Coronary stent implantation also known as coronary angioplasty or PCI (percutaneous coronary intervention) is a treatment that helps improve the blood supply to the heart muscle.

Please find more information below:

  • Why do I need a stent?

    Prof Ruparelia may suggest a stent if there is evidence of a narrowing of one or more of your coronary arteries that are thought to be causing symptoms of angina (exertion chest pain / breathlessness) or a reduction of the blood flow to large areas of the heart (ischaemia) in spite of optimal medical therapy.

  • How do I prepare for the procedure?

    You can eat and drink up until the procedure. If you have an element of kidney failure, you may be asked to attend a little earlier than your planned procedure time so that you can be hydrated prior to the procedure. Please wear comfortable clothing.

    It is important you following the specific instructions provided to you by Prof Ruparelia with regards to your medications (especially blood thinning and diabetes medications) prior to your procedure. `

  • What are the risks?

    Coronary stent implantation is generally very safe with the risk of a significant complication approximately 1%. The most common complication includes pain, bleeding, bruising of the puncture site. There is a very small risk of a stroke, heart attack, damage to heart artery or mortality. Prof Ruparelia shall explain each of these before the procedure.

  • What happens during the procedure?

    On the day of your procedure you will be asked to attend. A small cannula is inserted in the arm through which any medication can be administered if required.

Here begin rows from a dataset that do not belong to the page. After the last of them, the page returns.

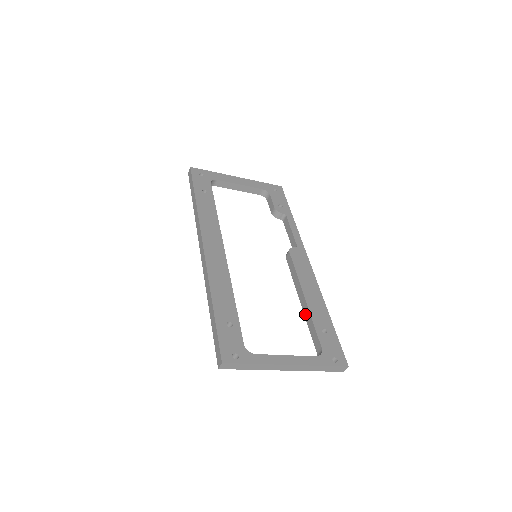
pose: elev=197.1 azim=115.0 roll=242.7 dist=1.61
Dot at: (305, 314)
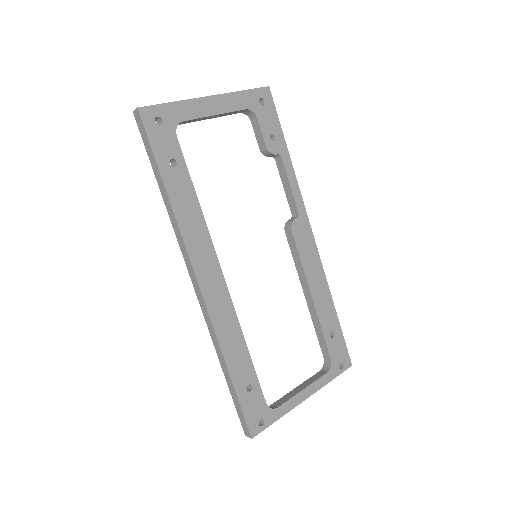
Dot at: (311, 314)
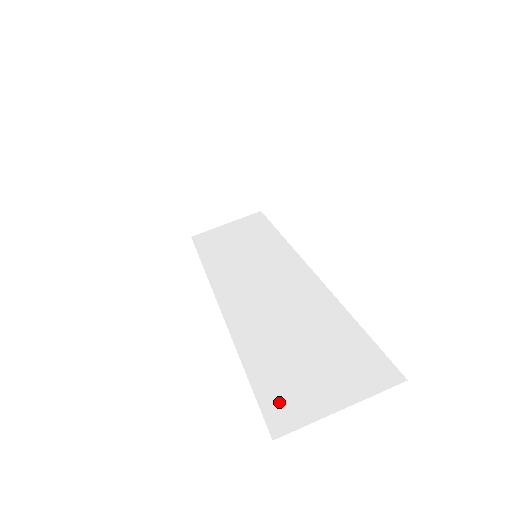
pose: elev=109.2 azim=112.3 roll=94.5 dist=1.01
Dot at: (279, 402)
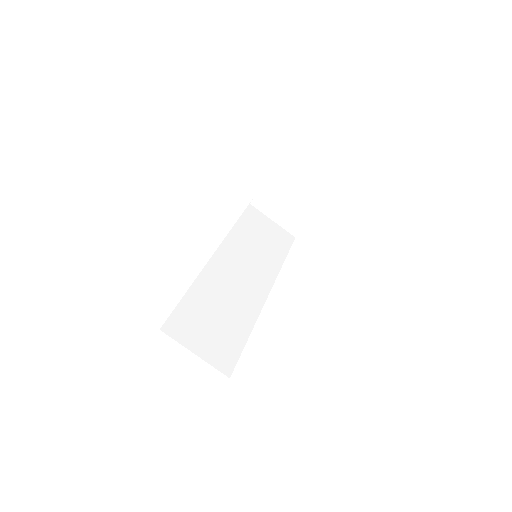
Dot at: (180, 321)
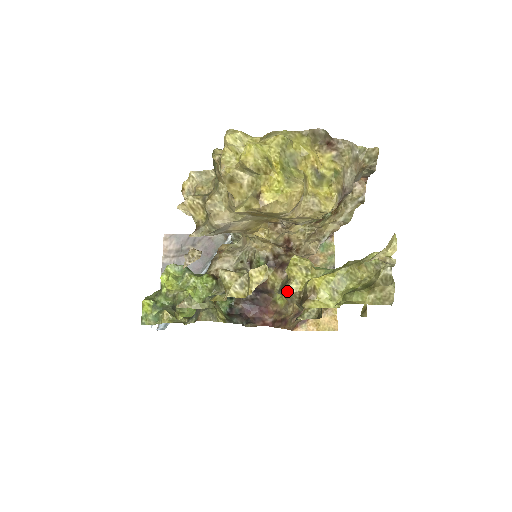
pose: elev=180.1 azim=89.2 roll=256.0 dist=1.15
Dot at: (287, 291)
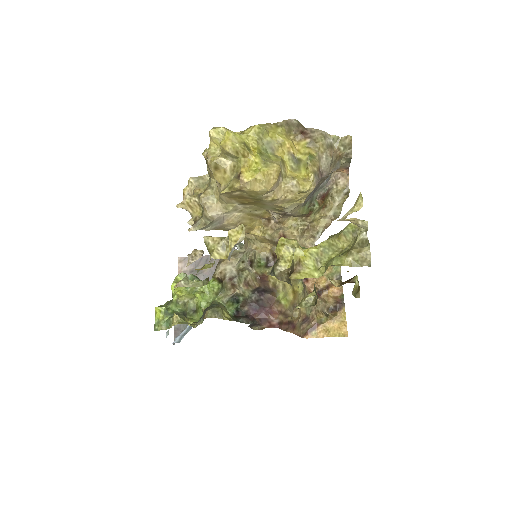
Dot at: (277, 269)
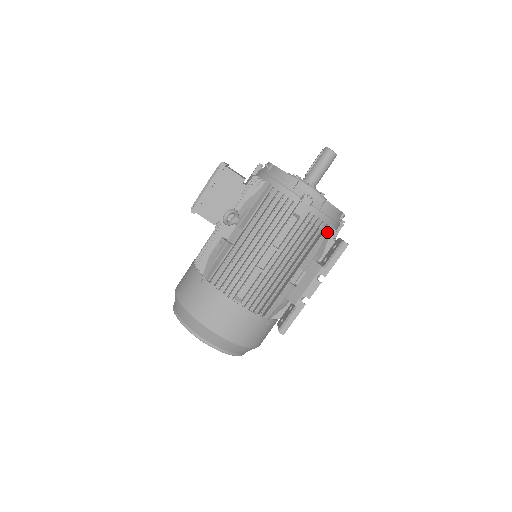
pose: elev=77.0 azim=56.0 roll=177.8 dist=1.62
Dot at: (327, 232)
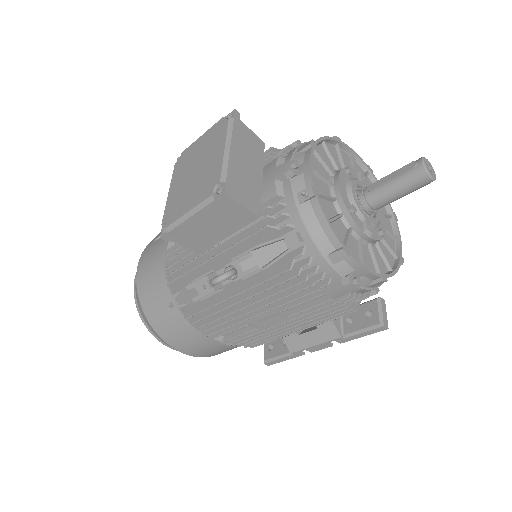
Dot at: occluded
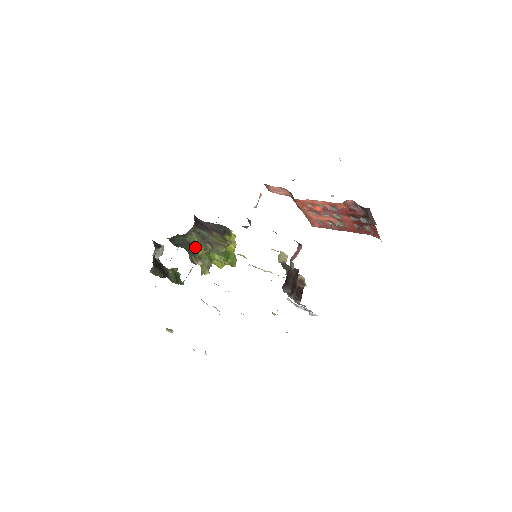
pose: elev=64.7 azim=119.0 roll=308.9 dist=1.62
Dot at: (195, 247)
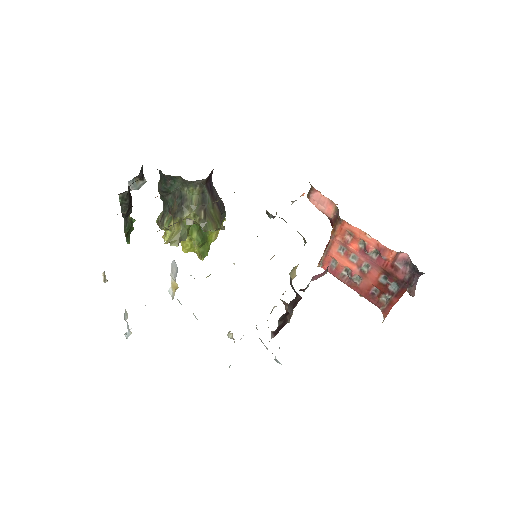
Dot at: (185, 205)
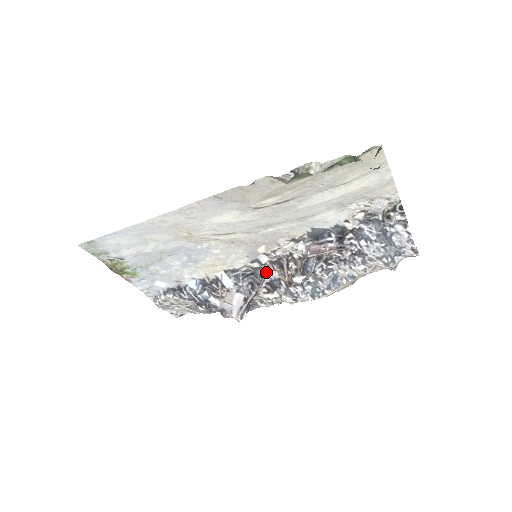
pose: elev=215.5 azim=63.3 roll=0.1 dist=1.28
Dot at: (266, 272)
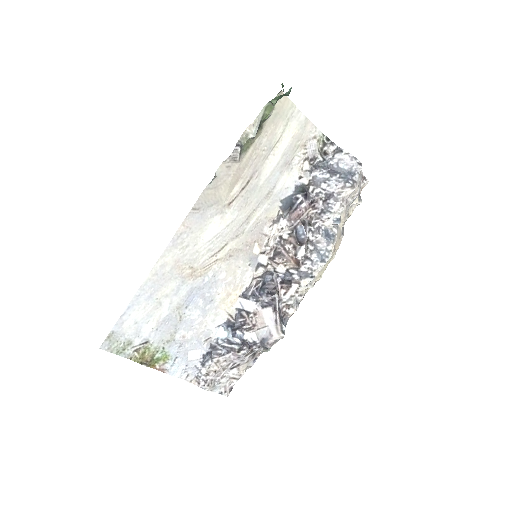
Dot at: (273, 274)
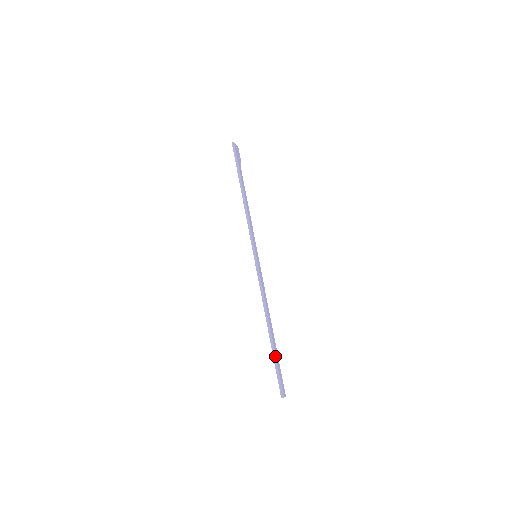
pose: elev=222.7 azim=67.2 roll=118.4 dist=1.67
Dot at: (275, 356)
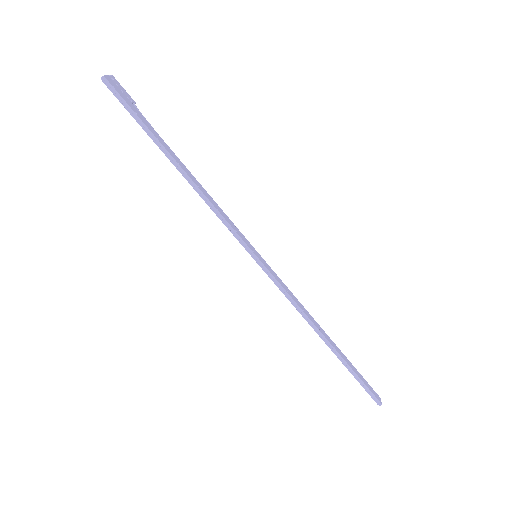
Dot at: (351, 369)
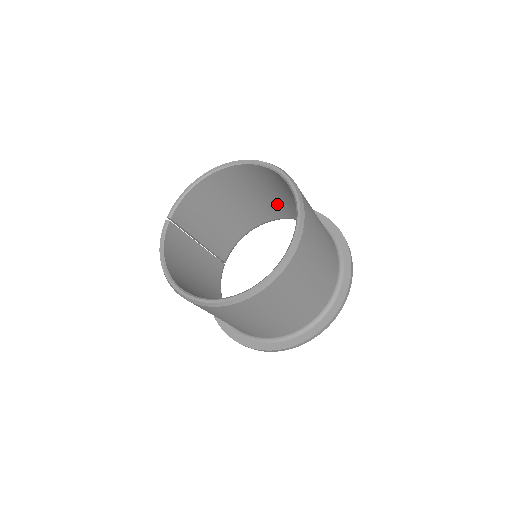
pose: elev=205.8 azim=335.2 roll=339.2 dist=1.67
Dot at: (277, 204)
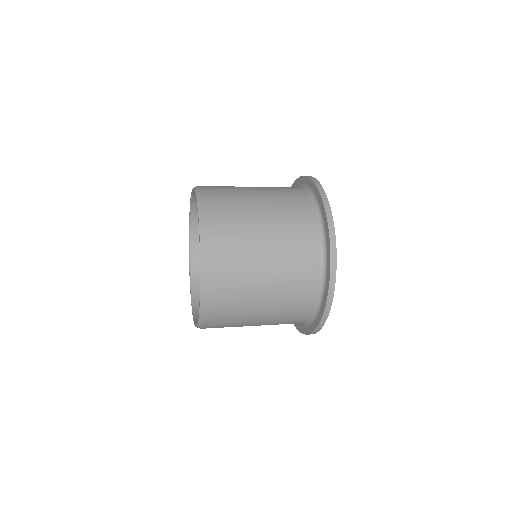
Dot at: occluded
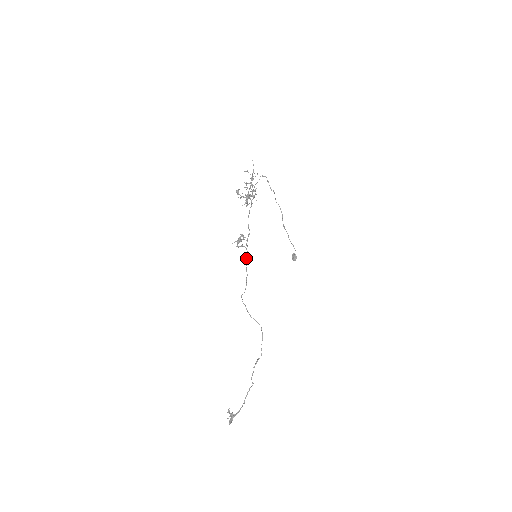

Your medications will be checked to ensure that you are on the correct regimen - you may require additional anti-platelet therapy.

    You are awake through the procedure and some sedation can be administered if you are nervous or anxious.

    Local anaesthetic is administered to numb the skin in the wrist (the most common route - rarely Prof Ruparelia may suggest that the procedure is performed via the artery at the top of the leg - femoral artery).

    Small tubes are then advanced through the artery through which contrast is administered to take pictures of the coronary arteries with X-ray.

    A very thin wire is then advanced to cross the narrowing in the artery. This is then stretched open with the inflation of a balloon. A wire mesh stent is then implanted to maintain improved blood flow. Whilst the balloon is inflated or when the stent is being implanted, you may suffer some discomfort - this should only last a few seconds but if prolonged please inform Prof Ruparelia who can administer further pain relief as required. The procedure usually takes approximately one hour.

    Commonly Prof Ruparelia will use intravascular imaging to optimise results to ensure the best possible results both acutely but importantly into the long-term.

    Prof Ruparelia will explain the procedure and formulate an ongoing management plan (including any changes to medications) with you immediately after the procedure.

  • Recovery and post-procedure care

    If the procedure has been performed via the wrist (radial artery) you are able to sit up immediately. A tight band is usually applied around the puncture site and is slowly loosened over two hours. Once the team are happy with the puncture site you will be allowed to go home (2-3 hours after the procedure). It is important that you have someone to take you home and be with your for the first night at home. You should take care of the wrist for a few days to facilitate healing.

    Following a coronary stent implantation in accordance with DVLA guidelines you are not permitted to drive for 1 week.